Directive 1 =>
In the plot summary, replace "cellar" with "barn" and write out everything from "The two men" down to "others are executed.".
Directive 2 =>
According to the plot summary, what positions did Portnov hold before he became head of the local Belarusian Auxiliary Police?

Supplied text =>
The two men and a sobbing Demchikha are taken to the German headquarters. Sotnikov is interrogated first by local collaborator Portnov (Anatoli Solonitsyn), a former Soviet club-house director and children's choirmaster who became the local head of the Belarusian Auxiliary Police, loyal to the Germans. When Sotnikov refuses to answer Portnov's questions, he is brutally tortured by members of the collaborationist police, but gives up no information. However, Rybak tells as much as he thinks the police already know, hoping to live so he can escape later. The headman, now suspected of supporting the partisans, and Basya Meyer, the teen daughter of a Jewish shoemaker, are imprisoned in the same cellar for the night.
The next morning, all are led out to be hanged. Rybak persuades Portnov and the Germans to let him join the police. Sotnikov and the others are executed.

Given entries =>
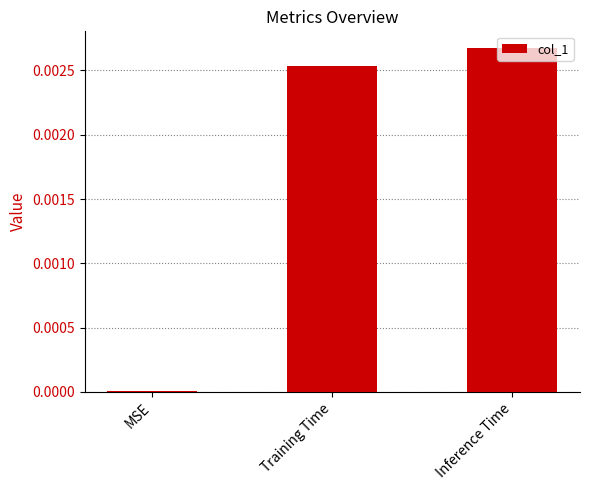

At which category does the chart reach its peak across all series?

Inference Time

* * *

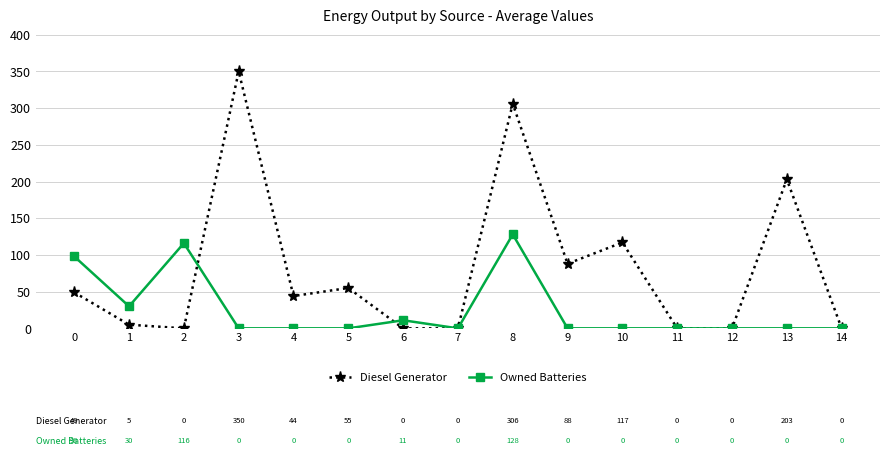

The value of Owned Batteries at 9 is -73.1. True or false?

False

Written response 1 =>
The two men and a sobbing Demchikha are taken to the German headquarters. Sotnikov is interrogated first by local collaborator Portnov (Anatoli Solonitsyn), a former Soviet club-house director and children's choirmaster who became the local head of the Belarusian Auxiliary Police, loyal to the Germans. When Sotnikov refuses to answer Portnov's questions, he is brutally tortured by members of the collaborationist police, but gives up no information. However, Rybak tells as much as he thinks the police already know, hoping to live so he can escape later. The headman, now suspected of supporting the partisans, and Basya Meyer, the teen daughter of a Jewish shoemaker, are imprisoned in the same barn for the night.
The next morning, all are led out to be hanged. Rybak persuades Portnov and the Germans to let him join the police. Sotnikov and the others are executed.

Written response 2 =>
He was a Soviet club-house director and a children's choirmaster.